Design and Verification Landscape 2020-Vol1 ~FPGA機能検証の課題と機会~

はじめに

IC/ASICの機能検証トレンドに関する調査については、長年にわたり複数の調査結果が発表されてきた。[1] [2] [3] [4] しかしながらFPGA(Field-Programmable Gate Array)に特化した機能検証トレンドについては調査研究がされていないか、少なくとも公開されていない。この点を鑑みて本稿では「2018 Wilson Research Group Functional Verification Study」の結果から、FPGAに関する主要な調査結果を取り上げる。
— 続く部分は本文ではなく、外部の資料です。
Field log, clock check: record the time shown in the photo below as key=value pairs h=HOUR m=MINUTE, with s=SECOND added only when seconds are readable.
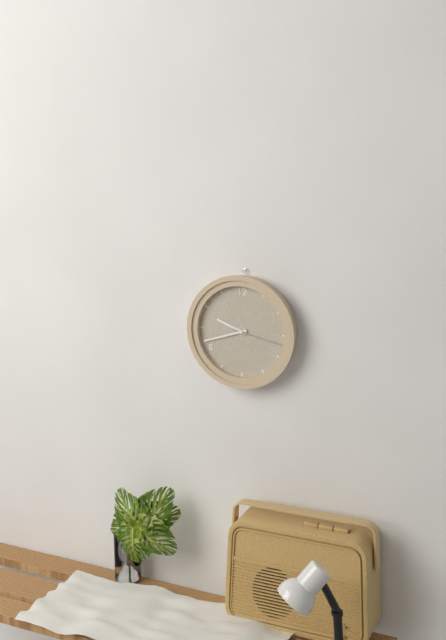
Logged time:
h=9 m=42 s=17
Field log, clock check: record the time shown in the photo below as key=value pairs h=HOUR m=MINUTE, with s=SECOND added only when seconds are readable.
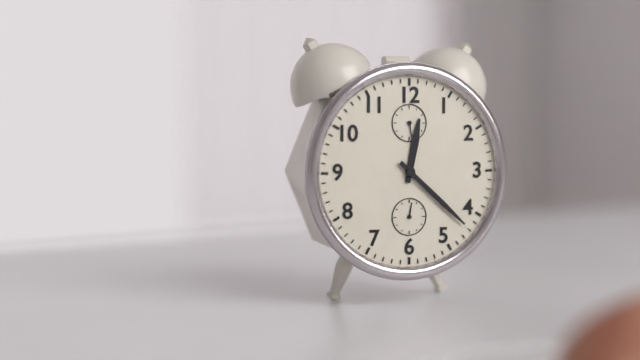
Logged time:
h=12 m=22
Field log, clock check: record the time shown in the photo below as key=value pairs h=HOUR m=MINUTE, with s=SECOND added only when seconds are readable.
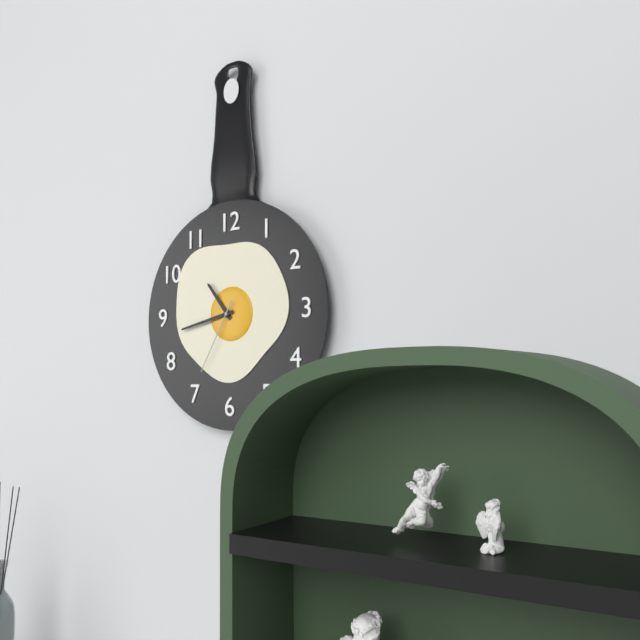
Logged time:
h=10 m=43 s=35
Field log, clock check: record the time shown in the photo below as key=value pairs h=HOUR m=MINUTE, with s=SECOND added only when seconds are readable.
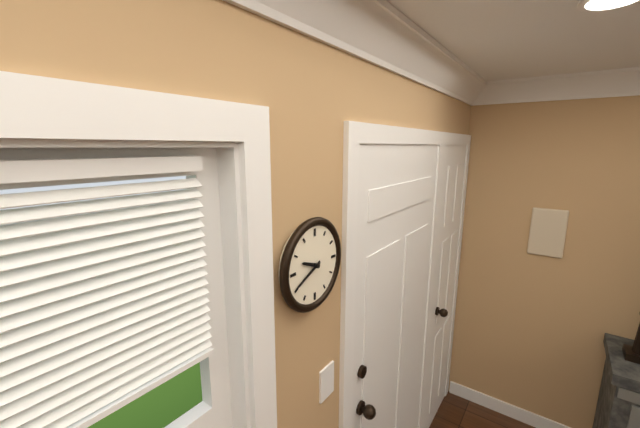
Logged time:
h=9 m=41
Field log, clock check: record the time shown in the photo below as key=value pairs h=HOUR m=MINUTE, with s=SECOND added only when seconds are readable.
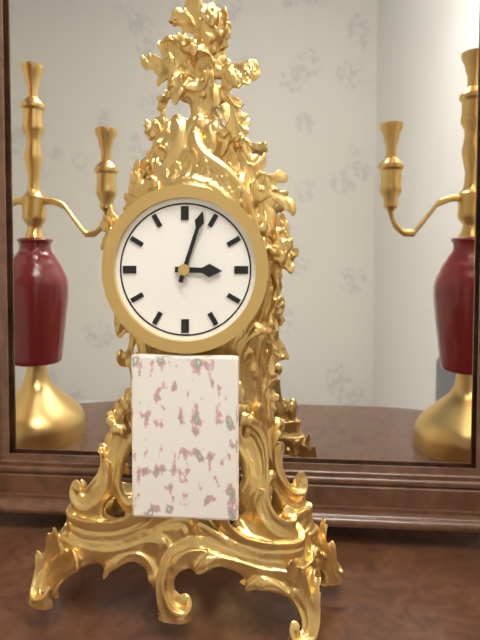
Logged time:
h=3 m=3
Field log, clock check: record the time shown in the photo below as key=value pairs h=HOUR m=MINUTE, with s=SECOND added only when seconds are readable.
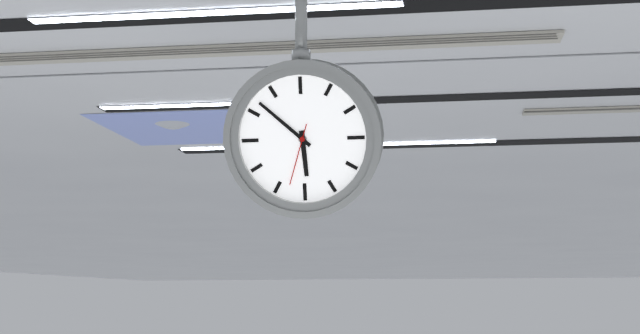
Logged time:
h=5 m=52 s=33
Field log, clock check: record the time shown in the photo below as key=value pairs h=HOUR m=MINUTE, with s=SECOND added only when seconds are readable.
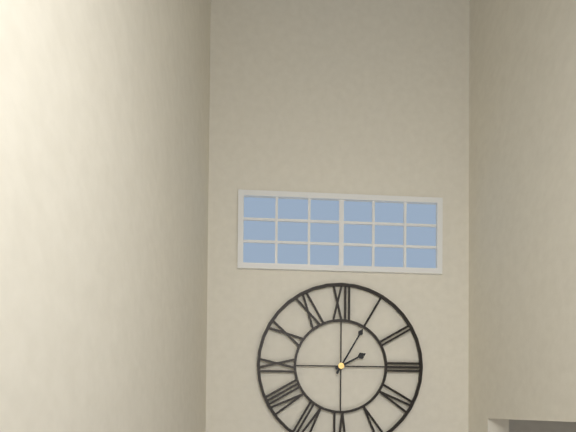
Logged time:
h=2 m=5
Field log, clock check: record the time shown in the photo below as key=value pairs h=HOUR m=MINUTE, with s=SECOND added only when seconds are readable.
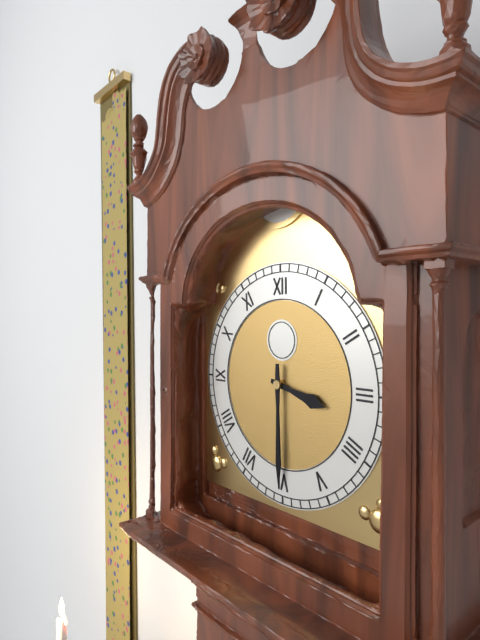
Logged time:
h=3 m=30
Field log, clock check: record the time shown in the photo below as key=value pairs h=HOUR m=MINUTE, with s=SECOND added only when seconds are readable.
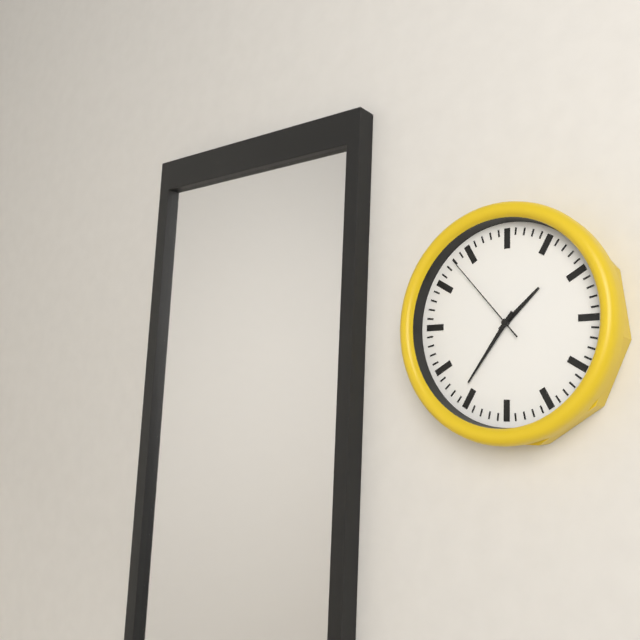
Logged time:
h=1 m=36 s=53
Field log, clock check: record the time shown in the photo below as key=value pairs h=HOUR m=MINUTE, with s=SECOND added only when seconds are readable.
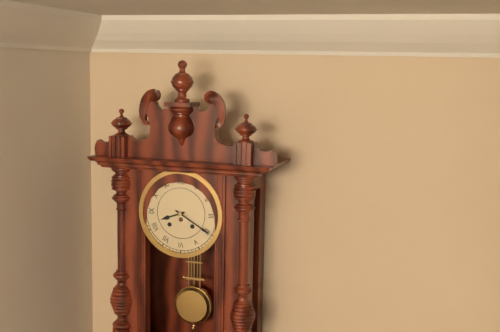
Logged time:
h=8 m=20
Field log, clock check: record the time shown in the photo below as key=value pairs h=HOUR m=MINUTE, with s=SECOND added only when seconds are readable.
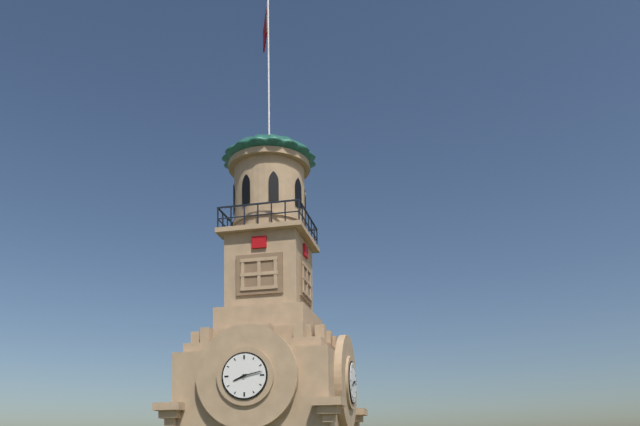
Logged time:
h=8 m=13
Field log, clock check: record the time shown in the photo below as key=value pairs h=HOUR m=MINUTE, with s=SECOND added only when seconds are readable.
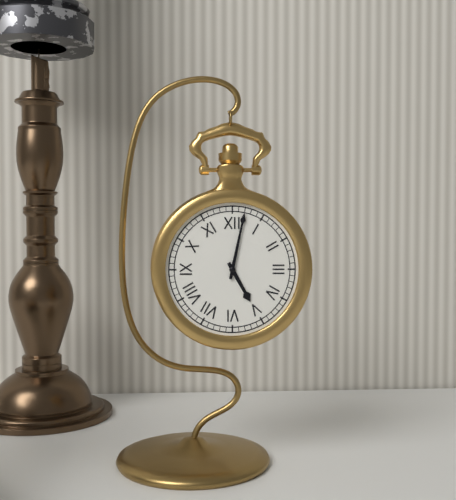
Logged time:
h=5 m=2
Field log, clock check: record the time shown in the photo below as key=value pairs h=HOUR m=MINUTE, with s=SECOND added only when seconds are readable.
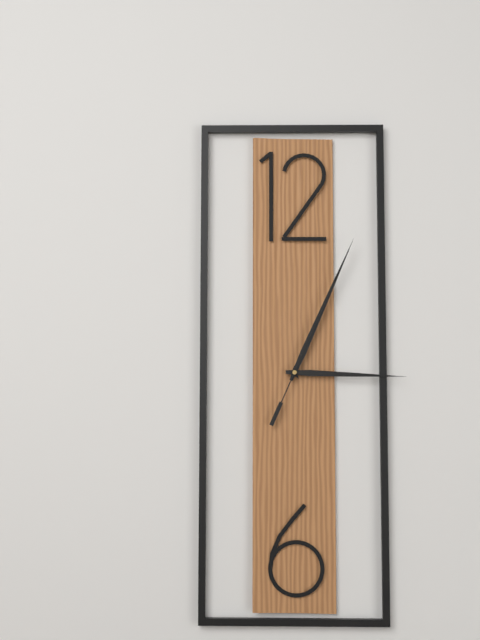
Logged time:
h=3 m=4 s=4
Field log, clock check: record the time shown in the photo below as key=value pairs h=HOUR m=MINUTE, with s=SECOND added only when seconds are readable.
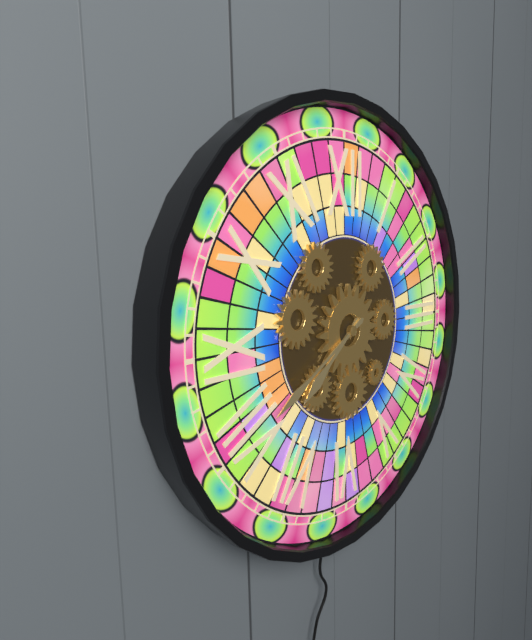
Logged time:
h=7 m=40
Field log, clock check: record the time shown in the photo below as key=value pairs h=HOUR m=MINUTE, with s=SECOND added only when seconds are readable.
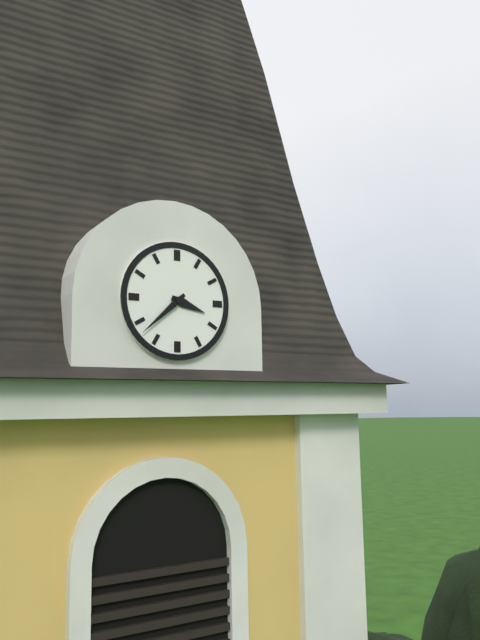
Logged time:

本調査における機能検証の観点から、今日のFPGA市場の状況に関する貴重な洞察を得ることができる。

世界の半導体市場

世界の半導体市場は2017年に4,447億ドルと推測され、そのうち47億ドルはFPGAによって占められている。[5] [6] FPGA市場は2027年までに88億ドルに達すると予想され、この予測期間中におけるCAGR(年平均成長率)は6.4%で推移すると見られている。この市場の成長は新規および拡張する既存のエンドユーザ・アプリケーションによって促進され、それには自動車、IoT、通信、産業機器、航空/防衛、コンシューマ、およびアクセラレーションが必要とされるデータセンター上のAIアプリケーションが含まれる。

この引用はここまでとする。